Corti & Ciabatti (1988) found no evidence of clinal variation in diploid chromosome number nor in the frequencies of any one Rb metacentric in another transect in the same hybrid zone located 60 km north of the area investigated by us. The geographical characters of the two transects are quite different, which can account for the different chromosomal structures. The transect studied by Corti & Ciabatti (1988) is located in a hilly, intensively cultivated area crossed by a network of country roads. Consequently the hybrid zone assumes a greater width and an unorientated structure as far as the distribution of the diploid number is concerned. A thorough analysis of the chromosomal structure of the two areas is in progress and will be presented in a further paper.

Although the hybrid zone was found to be stable, the chromosomal structure of its populations has been altered, leading to a smoother gradient in Rb frequency change than previously observed. This change is marked by significant differences in chromosomal frequencies and in pairwise FST values (significantly > 0) in three of the four localities for which direct comparison was possible. We observed greater values of FST for each Rb metacentric in the earlier sample than in the present one. These differences reveal a homogenizing of adjacent populations. Nonetheless, the underlying reason for this pattern is not easy to explain. A break in the local isolation could have occurred as a result of increasing migration between adjacent populations, caused by increases in commercial traffic or by recent improvements of the mountain agriculture in this district.
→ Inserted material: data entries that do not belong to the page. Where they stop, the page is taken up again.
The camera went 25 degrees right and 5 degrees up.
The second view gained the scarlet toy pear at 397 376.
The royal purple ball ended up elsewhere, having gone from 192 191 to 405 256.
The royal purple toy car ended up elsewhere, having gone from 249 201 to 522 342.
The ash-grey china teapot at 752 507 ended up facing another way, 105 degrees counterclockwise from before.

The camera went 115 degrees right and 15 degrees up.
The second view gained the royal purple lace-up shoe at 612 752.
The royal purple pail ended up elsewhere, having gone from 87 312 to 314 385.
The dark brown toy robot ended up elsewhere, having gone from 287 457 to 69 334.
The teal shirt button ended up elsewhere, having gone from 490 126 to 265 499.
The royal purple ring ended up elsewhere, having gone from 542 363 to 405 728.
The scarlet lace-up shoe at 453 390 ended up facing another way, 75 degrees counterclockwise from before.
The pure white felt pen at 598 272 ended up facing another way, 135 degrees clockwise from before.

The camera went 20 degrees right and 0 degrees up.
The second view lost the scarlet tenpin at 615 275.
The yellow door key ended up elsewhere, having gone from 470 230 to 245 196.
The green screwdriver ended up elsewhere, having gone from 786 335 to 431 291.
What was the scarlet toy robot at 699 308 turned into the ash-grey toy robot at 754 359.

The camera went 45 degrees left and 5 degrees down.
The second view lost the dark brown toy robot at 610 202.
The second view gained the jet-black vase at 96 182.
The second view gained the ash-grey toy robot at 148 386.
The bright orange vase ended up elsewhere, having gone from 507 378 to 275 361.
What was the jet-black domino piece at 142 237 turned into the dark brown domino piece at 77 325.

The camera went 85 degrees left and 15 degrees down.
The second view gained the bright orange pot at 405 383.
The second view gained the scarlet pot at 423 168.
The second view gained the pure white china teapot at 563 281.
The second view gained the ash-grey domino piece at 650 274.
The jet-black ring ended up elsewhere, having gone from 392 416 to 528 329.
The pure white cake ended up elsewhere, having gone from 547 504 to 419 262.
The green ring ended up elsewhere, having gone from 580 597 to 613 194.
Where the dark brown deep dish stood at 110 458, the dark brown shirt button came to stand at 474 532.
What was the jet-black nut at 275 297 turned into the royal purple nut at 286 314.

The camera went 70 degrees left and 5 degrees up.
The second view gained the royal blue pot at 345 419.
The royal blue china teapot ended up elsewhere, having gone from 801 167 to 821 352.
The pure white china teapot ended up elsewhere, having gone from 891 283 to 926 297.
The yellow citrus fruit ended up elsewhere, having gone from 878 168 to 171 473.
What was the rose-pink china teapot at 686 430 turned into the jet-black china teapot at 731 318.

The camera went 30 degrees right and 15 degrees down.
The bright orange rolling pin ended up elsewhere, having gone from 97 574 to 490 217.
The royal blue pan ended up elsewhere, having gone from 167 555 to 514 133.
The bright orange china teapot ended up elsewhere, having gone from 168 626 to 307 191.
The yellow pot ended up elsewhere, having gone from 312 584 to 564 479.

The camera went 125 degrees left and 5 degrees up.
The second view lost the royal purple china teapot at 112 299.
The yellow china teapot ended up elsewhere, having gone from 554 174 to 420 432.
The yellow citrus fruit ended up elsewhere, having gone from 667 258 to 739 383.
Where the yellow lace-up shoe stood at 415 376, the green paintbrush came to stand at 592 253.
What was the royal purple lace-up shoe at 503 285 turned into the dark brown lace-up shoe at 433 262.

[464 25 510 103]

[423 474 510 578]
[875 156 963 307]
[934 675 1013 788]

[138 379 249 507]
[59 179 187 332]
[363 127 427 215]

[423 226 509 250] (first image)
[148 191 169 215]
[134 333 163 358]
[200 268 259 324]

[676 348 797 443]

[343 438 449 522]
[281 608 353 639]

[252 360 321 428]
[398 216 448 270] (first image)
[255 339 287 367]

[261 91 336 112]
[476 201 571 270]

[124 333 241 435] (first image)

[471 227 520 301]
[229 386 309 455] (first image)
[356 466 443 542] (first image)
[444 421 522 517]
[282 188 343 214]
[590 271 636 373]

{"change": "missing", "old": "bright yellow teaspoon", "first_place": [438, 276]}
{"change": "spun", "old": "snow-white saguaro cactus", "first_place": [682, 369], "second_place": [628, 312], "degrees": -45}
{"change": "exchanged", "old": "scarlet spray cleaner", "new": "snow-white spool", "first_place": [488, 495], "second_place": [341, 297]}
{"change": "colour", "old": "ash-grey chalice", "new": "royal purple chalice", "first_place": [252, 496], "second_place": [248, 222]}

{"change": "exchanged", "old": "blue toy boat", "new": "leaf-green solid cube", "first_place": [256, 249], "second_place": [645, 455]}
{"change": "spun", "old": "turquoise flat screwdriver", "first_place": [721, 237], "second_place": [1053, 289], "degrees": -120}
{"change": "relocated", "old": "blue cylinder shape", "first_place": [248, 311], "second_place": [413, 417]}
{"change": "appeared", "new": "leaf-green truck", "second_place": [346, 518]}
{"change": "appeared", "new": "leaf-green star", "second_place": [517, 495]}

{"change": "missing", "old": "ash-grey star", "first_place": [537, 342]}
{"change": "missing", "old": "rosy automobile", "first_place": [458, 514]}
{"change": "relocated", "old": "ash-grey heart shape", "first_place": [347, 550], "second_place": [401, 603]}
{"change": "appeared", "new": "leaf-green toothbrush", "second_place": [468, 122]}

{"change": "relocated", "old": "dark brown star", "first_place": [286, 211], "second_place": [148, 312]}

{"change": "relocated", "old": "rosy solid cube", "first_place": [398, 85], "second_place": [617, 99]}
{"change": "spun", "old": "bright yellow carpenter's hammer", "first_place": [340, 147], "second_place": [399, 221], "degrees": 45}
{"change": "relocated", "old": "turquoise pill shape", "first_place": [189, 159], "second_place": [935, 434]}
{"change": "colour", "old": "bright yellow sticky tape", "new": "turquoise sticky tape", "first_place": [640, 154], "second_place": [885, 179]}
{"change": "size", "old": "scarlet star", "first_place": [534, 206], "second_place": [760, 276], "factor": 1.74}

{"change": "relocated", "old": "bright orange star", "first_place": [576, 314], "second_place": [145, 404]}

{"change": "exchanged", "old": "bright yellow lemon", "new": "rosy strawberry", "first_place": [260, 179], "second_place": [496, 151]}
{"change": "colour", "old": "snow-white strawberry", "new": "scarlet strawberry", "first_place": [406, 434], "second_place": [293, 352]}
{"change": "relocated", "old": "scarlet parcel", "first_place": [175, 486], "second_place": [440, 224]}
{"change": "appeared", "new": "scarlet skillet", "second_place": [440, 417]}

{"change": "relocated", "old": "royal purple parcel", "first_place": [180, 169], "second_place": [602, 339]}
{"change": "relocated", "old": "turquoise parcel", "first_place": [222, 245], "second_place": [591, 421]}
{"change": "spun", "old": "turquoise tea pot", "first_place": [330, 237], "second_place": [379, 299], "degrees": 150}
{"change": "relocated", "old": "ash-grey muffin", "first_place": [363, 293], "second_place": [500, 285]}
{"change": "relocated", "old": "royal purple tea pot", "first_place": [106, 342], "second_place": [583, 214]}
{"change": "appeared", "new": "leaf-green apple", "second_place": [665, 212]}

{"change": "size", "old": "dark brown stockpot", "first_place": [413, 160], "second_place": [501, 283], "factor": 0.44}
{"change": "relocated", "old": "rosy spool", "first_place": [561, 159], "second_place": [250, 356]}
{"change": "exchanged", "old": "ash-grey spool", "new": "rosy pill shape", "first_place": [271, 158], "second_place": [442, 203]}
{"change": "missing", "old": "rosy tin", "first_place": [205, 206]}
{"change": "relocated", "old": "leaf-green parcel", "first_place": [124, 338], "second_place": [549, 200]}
The present study has demonstrated the stability of this hybrid zone, at least over the short term. Several factors can account for this stability: the action of a partial barrier to genetic flow, represented by the central area of the transect where the populations are more spaced out; an absence of selective differences between the two different cytotypes; and adaptation to the different ecological conditions by the parental populations. Nevertheless, the spatial stability of a hybrid zone is not unequivocal evidence in support of a given hypothesis, as was stated by Moore & Buchanan (1985). In fact, 20 years of hybridization may not be long enough for slow movement of this hybrid zone. However, we demonstrate that within the hypothesized values, a selective imbalance between the two races would be revealed. The changes we observed in the internal structure of the demes of the hybrid zone, concerning chromosomal frequencies and FST values, can been explained in terms of a decrease of interdeme isolation and/or a more careful data analysis performed on a larger sample than that of Spirito et al. (1980). Fertility estimates and analysis of gene flow are presently in progress, in order to evaluate selection against heterozygotes and to investigate some aspects of this tension zone model.